* Exercise instructions *
From the post about a puppy's soft stools, copy out word for word the passage starting with "She had a very" and going on through "even poop pies.".

* Source document *
I was wondering if you made any headway with Nitro. Had a similar problem with my puppy (soft poop) and spoke to the vet, which I posted about. I was about to try the vet recommendation (pumpkin and a sectioned bowl), but then also spoke with my breeder. 

She had a very different opinion from anything I've read so far. She thinks the problem is much more simple: I'm feeding way too much - puppy food is concentrated with nutrients for growth and therefore the serving size for a puppy needs to be smaller than what people commonly use. It's designed that way - smaller volumes for smaller stomachs but the right amount of nutrition. Otherwise, the puppy's system cannot handle the volume of food and can't fully process it, hence the soft poop or even poop pies.

Also, she really thinks a growing puppy _*should*_ be on the skinny side. Would grow up to live longer and healthier, etc. 

Her suggestion was to go to two feedings a day and to use a bit less food than the package says. For example, for my puppy's weight and age the bag says 2 and 1/4 a cup, she said try just 1 cup each meal, two meals a day. I also add a tiny bit of wet puppy food for smell and some plain yogurt.

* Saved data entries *
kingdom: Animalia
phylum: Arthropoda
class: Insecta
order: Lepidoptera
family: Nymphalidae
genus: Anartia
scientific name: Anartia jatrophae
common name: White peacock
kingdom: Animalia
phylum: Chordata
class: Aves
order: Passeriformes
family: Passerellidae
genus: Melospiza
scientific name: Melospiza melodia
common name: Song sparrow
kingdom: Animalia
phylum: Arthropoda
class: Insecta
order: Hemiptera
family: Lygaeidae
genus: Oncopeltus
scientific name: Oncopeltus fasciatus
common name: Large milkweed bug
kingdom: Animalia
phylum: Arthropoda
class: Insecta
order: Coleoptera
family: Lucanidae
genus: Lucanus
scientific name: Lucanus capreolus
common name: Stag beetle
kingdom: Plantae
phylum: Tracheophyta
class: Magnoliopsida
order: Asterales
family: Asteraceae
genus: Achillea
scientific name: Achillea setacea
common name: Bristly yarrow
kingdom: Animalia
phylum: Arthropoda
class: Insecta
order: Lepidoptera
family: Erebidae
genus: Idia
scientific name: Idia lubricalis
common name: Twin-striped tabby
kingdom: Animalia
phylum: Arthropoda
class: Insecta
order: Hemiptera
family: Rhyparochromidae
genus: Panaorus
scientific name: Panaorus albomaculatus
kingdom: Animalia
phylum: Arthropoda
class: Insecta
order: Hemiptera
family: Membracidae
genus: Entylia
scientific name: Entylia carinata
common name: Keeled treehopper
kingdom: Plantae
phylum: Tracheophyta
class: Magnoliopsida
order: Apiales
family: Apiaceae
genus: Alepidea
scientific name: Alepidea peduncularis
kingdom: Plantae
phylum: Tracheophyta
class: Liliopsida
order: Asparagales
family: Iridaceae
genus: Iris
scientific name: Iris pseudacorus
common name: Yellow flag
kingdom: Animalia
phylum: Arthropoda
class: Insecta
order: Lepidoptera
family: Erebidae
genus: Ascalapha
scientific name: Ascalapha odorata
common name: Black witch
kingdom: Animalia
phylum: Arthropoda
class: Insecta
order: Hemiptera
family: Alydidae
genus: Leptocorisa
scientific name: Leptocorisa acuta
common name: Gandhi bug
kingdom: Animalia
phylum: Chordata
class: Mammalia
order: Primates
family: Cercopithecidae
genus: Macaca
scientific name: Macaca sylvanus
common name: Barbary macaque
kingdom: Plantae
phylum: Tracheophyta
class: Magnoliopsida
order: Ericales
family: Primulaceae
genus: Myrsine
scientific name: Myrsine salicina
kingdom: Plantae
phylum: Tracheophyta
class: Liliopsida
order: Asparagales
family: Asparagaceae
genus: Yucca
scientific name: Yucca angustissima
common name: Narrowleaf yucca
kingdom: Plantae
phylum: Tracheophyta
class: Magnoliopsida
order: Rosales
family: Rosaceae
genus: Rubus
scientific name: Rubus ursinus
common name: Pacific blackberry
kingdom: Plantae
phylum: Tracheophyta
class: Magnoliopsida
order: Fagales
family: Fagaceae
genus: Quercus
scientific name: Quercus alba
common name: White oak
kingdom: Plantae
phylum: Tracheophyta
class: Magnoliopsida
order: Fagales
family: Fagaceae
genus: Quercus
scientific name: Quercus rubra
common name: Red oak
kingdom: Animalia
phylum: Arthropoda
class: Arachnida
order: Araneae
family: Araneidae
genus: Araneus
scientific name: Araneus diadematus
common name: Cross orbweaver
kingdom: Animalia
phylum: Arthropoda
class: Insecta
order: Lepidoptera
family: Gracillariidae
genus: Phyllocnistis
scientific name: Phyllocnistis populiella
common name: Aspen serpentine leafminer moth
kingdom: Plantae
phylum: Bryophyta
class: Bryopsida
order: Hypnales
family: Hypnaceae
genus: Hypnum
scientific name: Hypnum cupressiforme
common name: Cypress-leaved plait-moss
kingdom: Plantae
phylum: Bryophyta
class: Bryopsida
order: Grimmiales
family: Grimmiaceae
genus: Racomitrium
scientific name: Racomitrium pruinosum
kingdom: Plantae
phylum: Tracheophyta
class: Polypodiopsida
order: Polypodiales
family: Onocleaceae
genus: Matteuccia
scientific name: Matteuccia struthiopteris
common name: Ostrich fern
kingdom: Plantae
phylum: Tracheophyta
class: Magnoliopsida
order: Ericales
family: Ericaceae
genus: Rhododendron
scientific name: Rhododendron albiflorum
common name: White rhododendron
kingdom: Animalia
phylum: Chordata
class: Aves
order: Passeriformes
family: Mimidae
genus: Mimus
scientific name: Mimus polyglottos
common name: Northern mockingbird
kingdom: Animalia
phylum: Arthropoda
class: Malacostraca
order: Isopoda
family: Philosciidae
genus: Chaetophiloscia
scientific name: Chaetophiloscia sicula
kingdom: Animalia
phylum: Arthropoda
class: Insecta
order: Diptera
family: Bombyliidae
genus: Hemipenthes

* Reply *
She had a very different opinion from anything I've read so far. She thinks the problem is much more simple: I'm feeding way too much - puppy food is concentrated with nutrients for growth and therefore the serving size for a puppy needs to be smaller than what people commonly use. It's designed that way - smaller volumes for smaller stomachs but the right amount of nutrition. Otherwise, the puppy's system cannot handle the volume of food and can't fully process it, hence the soft poop or even poop pies.